Но поистине неприятной выставка обнаженных членов становится у священных фигур. Я думаю при этом о микеланджеловской Мадонне в круглой картине Трибуны. Однако пример этой героини не может считаться типичным для эпохи. Правильно лишь то, что если какая-либо единичная личность может быть сделана ответственной за крупные культурно-исторические перевороты, то это Микеланджело, который вызвал к жизни общегероический стиль и породил отчужденность от места и времени. Его идеализм во всех отношениях самый мощный и незаурядный. Он нарушил равновесие мира действительности и отнял у Возрождения безмятежное наслаждение самим собой.
Но, конечно, решительное слово в вопросе о реализме и идеализме было сказано не в отношении костюма и места.
Все вымыслы XV столетия в вопросах архитектуры и одеяния — только невинная игра; общее впечатление действительности основано на индивидуальном характере голов и фигур в картинах. Пусть Гирландайо в аксессуарах выдумывает что ему угодно, но, глядя на картину вроде «Захарии во храме» (Санта Мария Новелла), всякий скажет: где стоят эти люди, там Флоренция. Возникает ли это впечатление в XVI столетии?
Несомненно, что число портретов становится более скудным.

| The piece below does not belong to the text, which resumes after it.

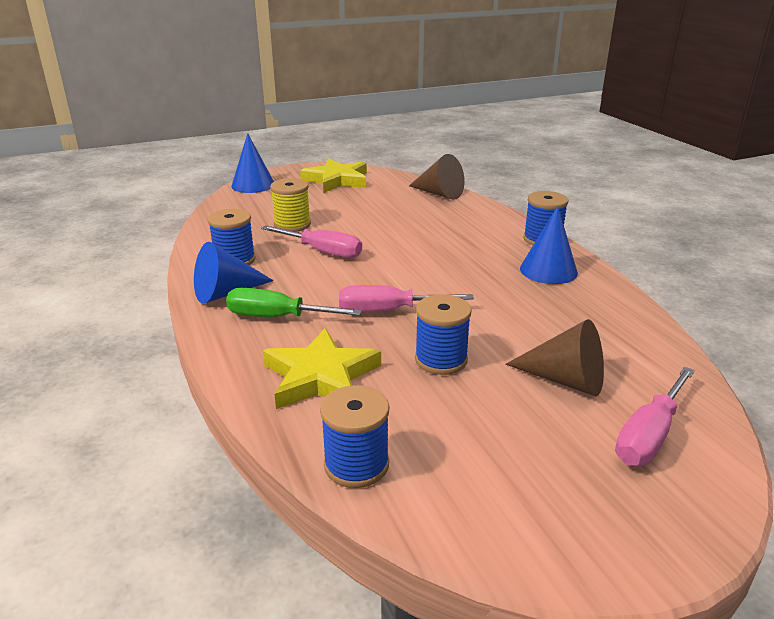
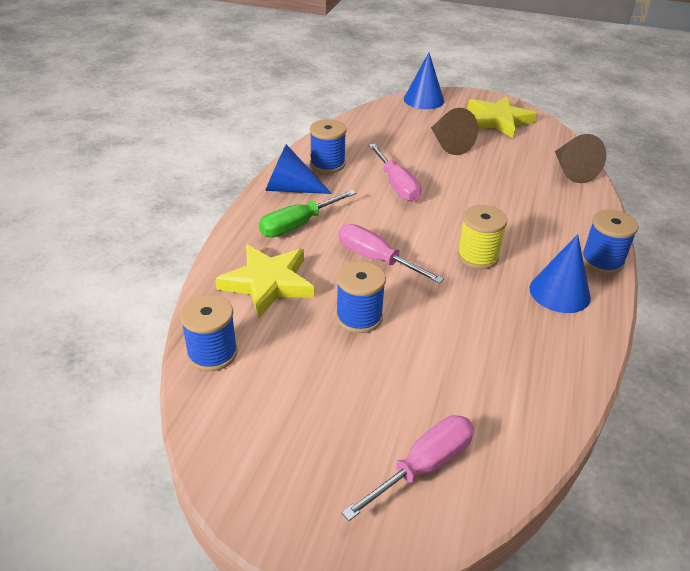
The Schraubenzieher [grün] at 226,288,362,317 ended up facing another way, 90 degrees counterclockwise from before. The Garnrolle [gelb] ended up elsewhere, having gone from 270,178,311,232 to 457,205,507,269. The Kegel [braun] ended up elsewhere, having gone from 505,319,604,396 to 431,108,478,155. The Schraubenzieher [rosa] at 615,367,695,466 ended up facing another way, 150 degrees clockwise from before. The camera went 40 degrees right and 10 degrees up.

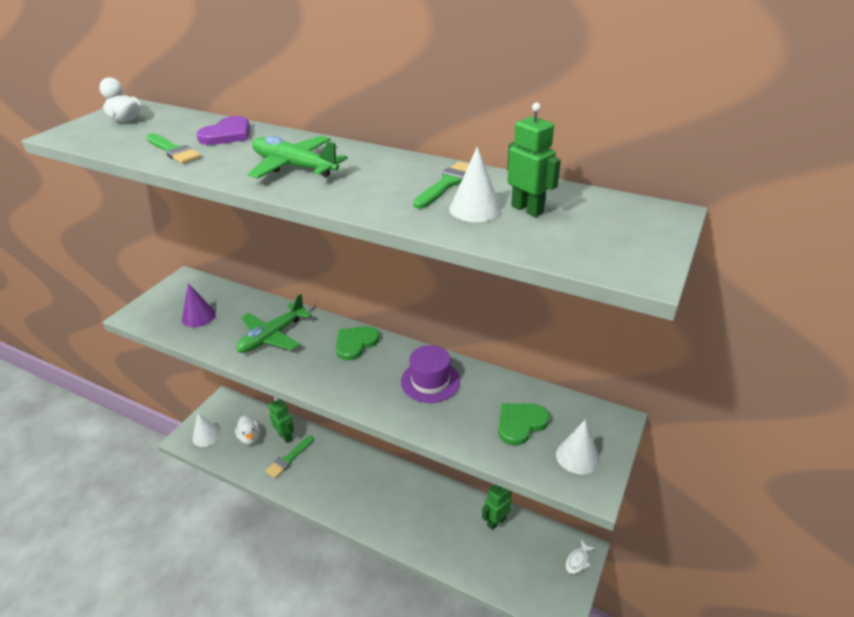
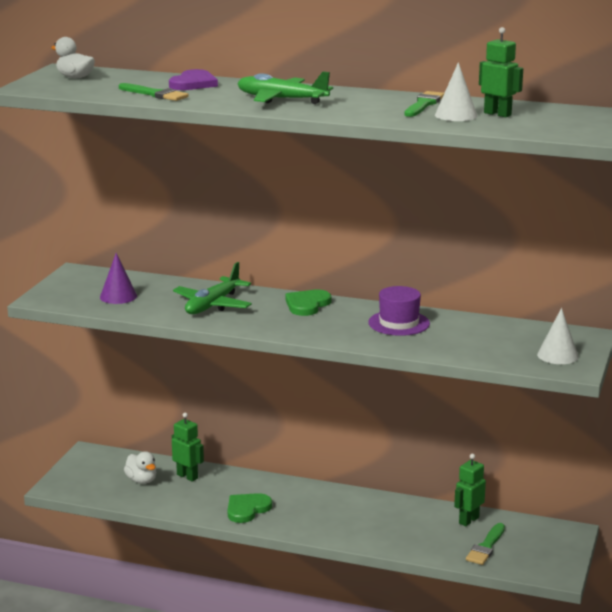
The second view lost the Kegel [weiß] at 192,413,221,447. The Pinsel [grün] ended up elsewhere, having gone from 265,436,314,478 to 466,523,505,565. The Herz [grün] ended up elsewhere, having gone from 498,403,550,446 to 228,493,272,523. The second view lost the Fisch [weiß] at 565,540,595,574. The camera went 10 degrees left and 15 degrees down.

Гораздо реже возникает желание спросить, как звали того или другого. Интерес к индивидуально-характерному и способность изображать последнее не исчезают; стоит только вспомнить портретные группы илиодоровских фресок или картины Сарто в Аннунциате, но уже прошло то время, когда не знали ничего выше живой головы-портрета и когда каждая голова сама по себе была достаточно значительной, чтобы оправдывать свое присутствие на повествовательной картине. С тех пор как к повествованию стали относиться серьезно и равнодушные зрители были вынуждены удалиться, все расположение в корне изменилось. Индивидуализму вообще стала грозить сильная конкуренция: изображение аффектов становится проблемой, которая местами, по-видимому, вытесняет интерес к характеру. Мотив движения самого тела бывает настолько интересен, что уже почти не обращаешь внимания на голову. Фигуры приобретают новое значение в смысле факторов композиции, так что они, не обладая особым собственным интересом, в общей связи целого играют роль простых показателей размещения сил в архитектонической конструкции, и эти формальные эффекты, неизвестные более раннему поколению, сами собой ведут лишь к поверхностной характеристике. Но и в XV столетии всегда находились такие общие, неиндивидуальные головы — в большом количестве также у Гирландайо, — поэтому нельзя наблюдать принципиальной разницы между старым и новым искусством, в силу которого последнее избегало бы всего индивидуального. Портрет появляется реже, но нельзя сказать, что классический стиль требовал общего, идеального воплощения человека. Даже Микеланджело, который и здесь занимает особое положение, в первых сикстинских рассказах (например, в «Потопе») дает массу реальных голов. Затем интерес к индивидуальному у него уменьшается, в то время как он все более повышается у Рафаэля, который в первой Stanza редко переходит пределы самого общего. И все же не следует думать, что они оба поменялись местами: то, что дает зрелый Микеланджело, — это не общие черты дойн диви дуального, а общие черты сверхиндивидуального.
115
Впрочем, в «Мадонне ди Фолиньо» Рафаэль допустил, чтобы какой-то феррарец (полагают, но, вероятно, ошибочно, что это Фолиньо) прибавил к ней подробно разработанный пейзаж. «Мадонна Монте — луче» дает нам храм Тиволи. Других случаев припомнить нельзя.
116
Каждому иностранцу тотчас же бросается в глаза, как часты на итальянской сцене нарушающие иллюзию моменты. В этом смысле следует рассматривать и здесь, у Понтормо, и у других присутствие исторически несовместимых личностей, что встречается еще задолго до XVI века.